- [EXTRACTED RECORDS]:
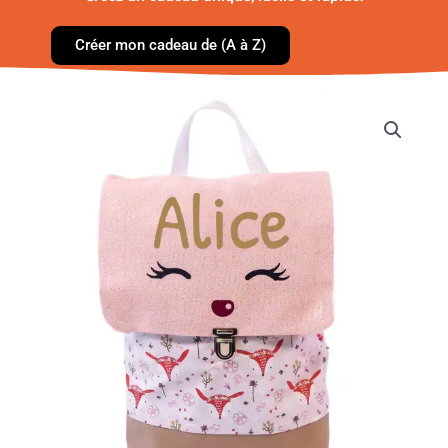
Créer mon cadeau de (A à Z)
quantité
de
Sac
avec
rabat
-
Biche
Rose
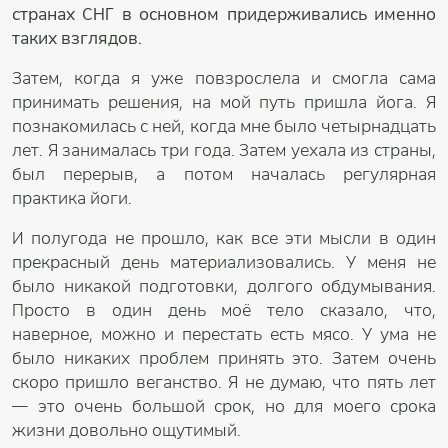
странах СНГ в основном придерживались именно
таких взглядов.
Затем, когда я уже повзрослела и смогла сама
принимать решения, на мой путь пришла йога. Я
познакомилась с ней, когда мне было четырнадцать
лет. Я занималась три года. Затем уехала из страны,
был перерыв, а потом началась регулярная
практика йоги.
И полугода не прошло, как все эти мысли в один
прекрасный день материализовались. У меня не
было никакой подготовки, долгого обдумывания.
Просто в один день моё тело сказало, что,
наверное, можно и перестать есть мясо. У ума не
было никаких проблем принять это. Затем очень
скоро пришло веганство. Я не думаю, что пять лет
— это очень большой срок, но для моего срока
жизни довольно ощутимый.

---

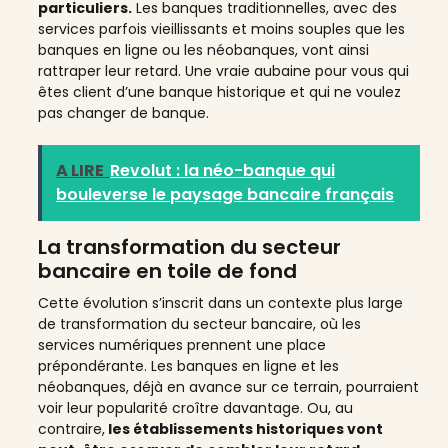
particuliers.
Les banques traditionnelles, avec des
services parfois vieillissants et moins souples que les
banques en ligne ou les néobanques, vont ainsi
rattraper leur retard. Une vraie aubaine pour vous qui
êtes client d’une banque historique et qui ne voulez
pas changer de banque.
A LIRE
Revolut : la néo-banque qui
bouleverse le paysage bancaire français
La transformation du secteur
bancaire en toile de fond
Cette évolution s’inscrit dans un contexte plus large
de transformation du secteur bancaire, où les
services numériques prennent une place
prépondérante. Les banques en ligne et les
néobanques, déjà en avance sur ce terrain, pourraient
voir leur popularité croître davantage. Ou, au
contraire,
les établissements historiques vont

--

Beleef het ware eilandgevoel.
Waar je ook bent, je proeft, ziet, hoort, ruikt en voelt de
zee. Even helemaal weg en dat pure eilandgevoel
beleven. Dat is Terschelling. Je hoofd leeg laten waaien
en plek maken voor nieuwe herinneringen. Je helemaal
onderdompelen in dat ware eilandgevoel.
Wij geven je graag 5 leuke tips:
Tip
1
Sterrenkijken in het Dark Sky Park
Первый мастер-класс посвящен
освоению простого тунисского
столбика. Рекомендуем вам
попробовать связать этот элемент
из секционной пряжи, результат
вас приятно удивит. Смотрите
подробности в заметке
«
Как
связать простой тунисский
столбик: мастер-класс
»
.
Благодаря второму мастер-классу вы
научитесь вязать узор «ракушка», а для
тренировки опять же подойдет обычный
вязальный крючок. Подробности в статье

- [YOUR OBJECTIVE]: In the records above, find the line with "en plek maken"; write out exactly that line and each one after it, stopping after the line with "вязальный крючок. Подробности в статье".

- [EXERCISE OUTPUT]:
en plek maken voor nieuwe herinneringen. Je helemaal
onderdompelen in dat ware eilandgevoel.
Wij geven je graag 5 leuke tips:
Tip
1
Sterrenkijken in het Dark Sky Park
Первый мастер-класс посвящен
освоению простого тунисского
столбика. Рекомендуем вам
попробовать связать этот элемент
из секционной пряжи, результат
вас приятно удивит. Смотрите
подробности в заметке
«
Как
связать простой тунисский
столбик: мастер-класс
»
.
Благодаря второму мастер-классу вы
научитесь вязать узор «ракушка», а для
тренировки опять же подойдет обычный
вязальный крючок. Подробности в статье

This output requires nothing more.